Cluster management at Google with Borg
John Wilkes, Principal Software Engineer, Google
Google’s Borg system is a cluster manager that runs hundreds of thousands of jobs, from many thousands of different applications, across a number of clusters each with up to tens of thousands of machines. It achieves high utilization by combining admission control, efficient task-packing, over-commitment, and machine sharing with process-level performance isolation. It supports high-availability applications with runtime features that minimize fault-recovery time, and scheduling policies that reduce the probability of correlated failures. Borg simplifies life for its users by offering a declarative job specification language, name service integration, real-time job monitoring, and tools to analyze and simulate system behavior. This is a longer version of the EuroSys paper talk on Borg.
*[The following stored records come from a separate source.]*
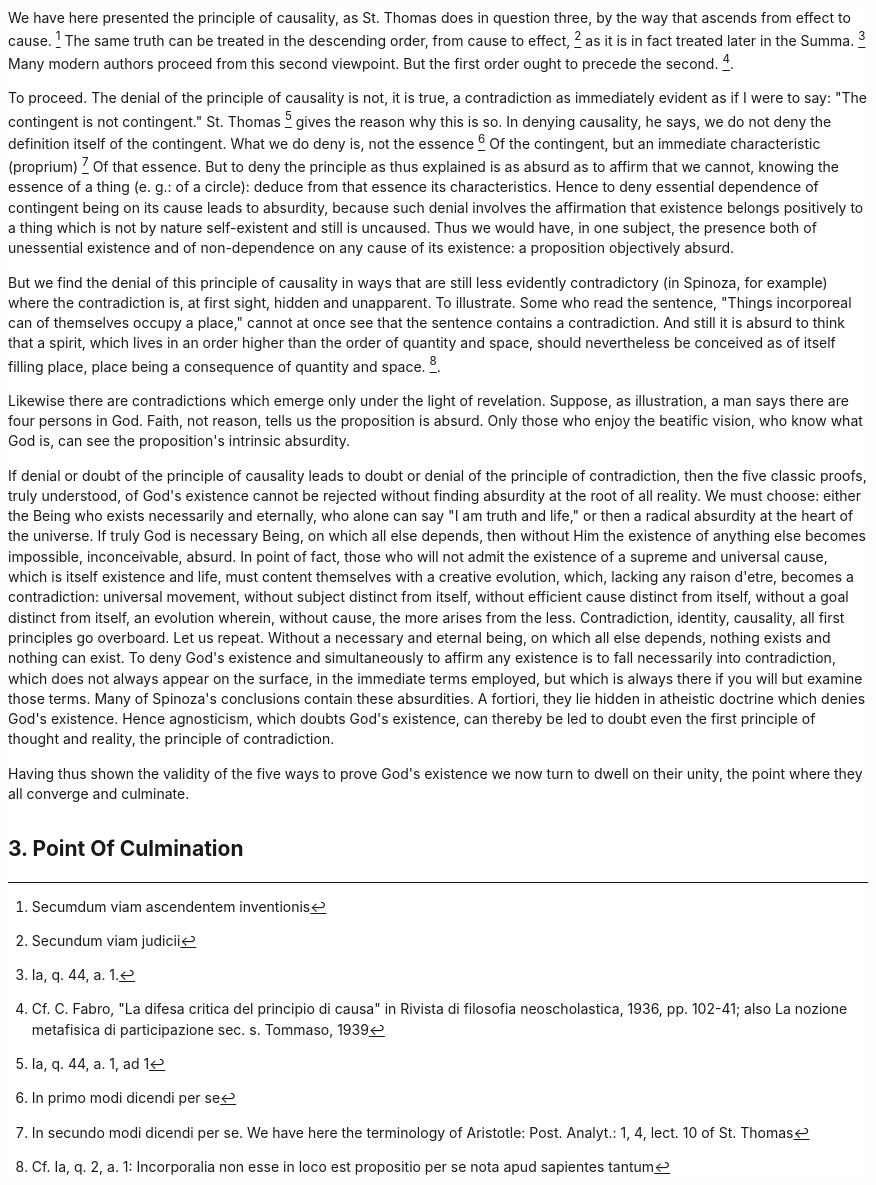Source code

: We have here presented the principle of causality, as St. Thomas does in question three, by the way that ascends from effect to cause. [^286] The same truth can be treated in the descending order, from cause to effect, [^287] as it is in fact treated later in the Summa. [^288] Many modern authors proceed from this second viewpoint. But the first order ought to precede the second. [^289].

To proceed. The denial of the principle of causality is not, it is true, a contradiction as immediately evident as if I were to say: "The contingent is not contingent." St. Thomas [^290] gives the reason why this is so. In denying causality, he says, we do not deny the definition itself of the contingent. What we do deny is, not the essence [^291] Of the contingent, but an immediate characteristic (proprium) [^292] Of that essence. But to deny the principle as thus explained is as absurd as to affirm that we cannot, knowing the essence of a thing (e. g.: of a circle): deduce from that essence its characteristics. Hence to deny essential dependence of contingent being on its cause leads to absurdity, because such denial involves the affirmation that existence belongs positively to a thing which is not by nature self-existent and still is uncaused. Thus we would have, in one subject, the presence both of unessential existence and of non-dependence on any cause of its existence: a proposition objectively absurd.

But we find the denial of this principle of causality in ways that are still less evidently contradictory (in Spinoza, for example) where the contradiction is, at first sight, hidden and unapparent. To illustrate. Some who read the sentence, "Things incorporeal can of themselves occupy a place," cannot at once see that the sentence contains a contradiction. And still it is absurd to think that a spirit, which lives in an order higher than the order of quantity and space, should nevertheless be conceived as of itself filling place, place being a consequence of quantity and space. [^293].

Likewise there are contradictions which emerge only under the light of revelation. Suppose, as illustration, a man says there are four persons in God. Faith, not reason, tells us the proposition is absurd. Only those who enjoy the beatific vision, who know what God is, can see the proposition's intrinsic absurdity.

If denial or doubt of the principle of causality leads to doubt or denial of the principle of contradiction, then the five classic proofs, truly understood, of God's existence cannot be rejected without finding absurdity at the root of all reality. We must choose: either the Being who exists necessarily and eternally, who alone can say "I am truth and life," or then a radical absurdity at the heart of the universe. If truly God is necessary Being, on which all else depends, then without Him the existence of anything else becomes impossible, inconceivable, absurd. In point of fact, those who will not admit the existence of a supreme and universal cause, which is itself existence and life, must content themselves with a creative evolution, which, lacking any raison d'etre, becomes a contradiction: universal movement, without subject distinct from itself, without efficient cause distinct from itself, without a goal distinct from itself, an evolution wherein, without cause, the more arises from the less. Contradiction, identity, causality, all first principles go overboard. Let us repeat. Without a necessary and eternal being, on which all else depends, nothing exists and nothing can exist. To deny God's existence and simultaneously to affirm any existence is to fall necessarily into contradiction, which does not always appear on the surface, in the immediate terms employed, but which is always there if you will but examine those terms. Many of Spinoza's conclusions contain these absurdities. A fortiori, they lie hidden in atheistic doctrine which denies God's existence. Hence agnosticism, which doubts God's existence, can thereby be led to doubt even the first principle of thought and reality, the principle of contradiction.

Having thus shown the validity of the five ways to prove God's existence we now turn to dwell on their unity, the point where they all converge and culminate.

## 3. Point Of Culmination


[^268]: Dieu, son existence et sa nature, 6th ed.: 1933, Part I; De Deo uno, 1st ed.: 1938
[^269]: Ia, q. 2, a. 1
[^270]: Existentiam non solum signatam aut conceptam, sed exercitam in re extra animam
[^271]: Nescimus de Deo quid est
[^272]: Ia, q. 2, a. 1, ad 2; a. 2, ad 2.
[^273]: Ia, q. 104, a. 1.
[^274]: Ia, q. 46, a. 2, ad 7
[^275]: Cf. Cont. Gent.: II, 38
[^276]: Cf. Ia, q. 104, a. 1
[^277]: Ia, q. 2, a. 2
[^278]: Ia, q. 104, a. 1.
[^279]: See above, on Concursus simultaneus
[^280]: Quae secundum se diversa sunt non conveniunt in aliquod unum nisi per aliquam causam, adunantem ipsa. Ia, q. 3, a. 7
[^281]: Quod causam non habet primum et immediatum est. Cont. Gent.: II, 15, § 2.
[^282]: Ens per essentiam et non per participationem
[^283]: See note 13
[^284]: Causa unionis est unitas
[^285]: For more detailed defense of the principle of causality, see Dieu, son existence et sa nature, 6th ed.: 1933, pp. 83 ff.: 98 ff.: 170-81
[^286]: Secumdum viam ascendentem inventionis
[^287]: Secundum viam judicii
[^288]: Ia, q. 44, a. 1.
[^289]: Cf. C. Fabro, "La difesa critica del principio di causa" in Rivista di filosofia neoscholastica, 1936, pp. 102-41; also La nozione metafisica di participazione sec. s. Tommaso, 1939
[^290]: Ia, q. 44, a. 1, ad 1
[^291]: In primo modi dicendi per se
[^292]: In secundo modi dicendi per se. We have here the terminology of Aristotle: Post. Analyt.: 1, 4, lect. 10 of St. Thomas
[^293]: Cf. Ia, q. 2, a. 1: Incorporalia non esse in loco est propositio per se nota apud sapientes tantum
[^294]: See Ia, q. 3, a. 4
[^295]: Via inventionis
[^296]: Via judicii
[^297]: Cf. Ia, q. 79, a. 9.
[^298]: Cf. N. del Prado, De veritate fundamentali philosophiae christianae, 1911
[^299]: Ego sum qui sum. Exod. 3: 14
[^300]: Divina essentia per hoc quod exercitae actualitati ipsius Esse identificatur, seu per hoc quod est ipsum Esse subsistens, in sua veluti metaphysica ratione bene nobis constituta proponitur, et per hoc idem rationem nobis exhibet suae infinitatis in perfectione.
[^301]: See Index of his works in Tabula aurea, s. v. Deus, no. 27
[^302]: This proposition must, of course, be irresistibly evident to the created intellect which sees God immediately, and contrasts itself with the self-subsistent existence
[^303]: See Garrigou-Lagrange, "La distinction reelle et la refutation du pantheisme" in Rev. thom.: October, 1938
[^304]: Intelligere subsistens
[^305]: Ipsum esse subsistens
[^306]: Ia, q. 3, a. 1, 2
It'll include a quick summary of the Borg system architecture and features, provide a quantitative analysis of some of its policy decisions, and then explain how Borg has influenced the open source Kubernetes system.
About the speaker
John Wilkes has been at Google since 2008, where he is working on cluster management and infrastructure services. Before that, he spent a long time at HP Labs, becoming an HP and ACM Fellow in 2002. He is interested in far too many aspects of distributed systems, but a recurring theme has been technologies that allow systems to manage themselves. In his spare time he continues, stubbornly, trying to learn how to blow glass.
Date & Time
Thursday, November 19, 2015 - 14:00
Huxley 218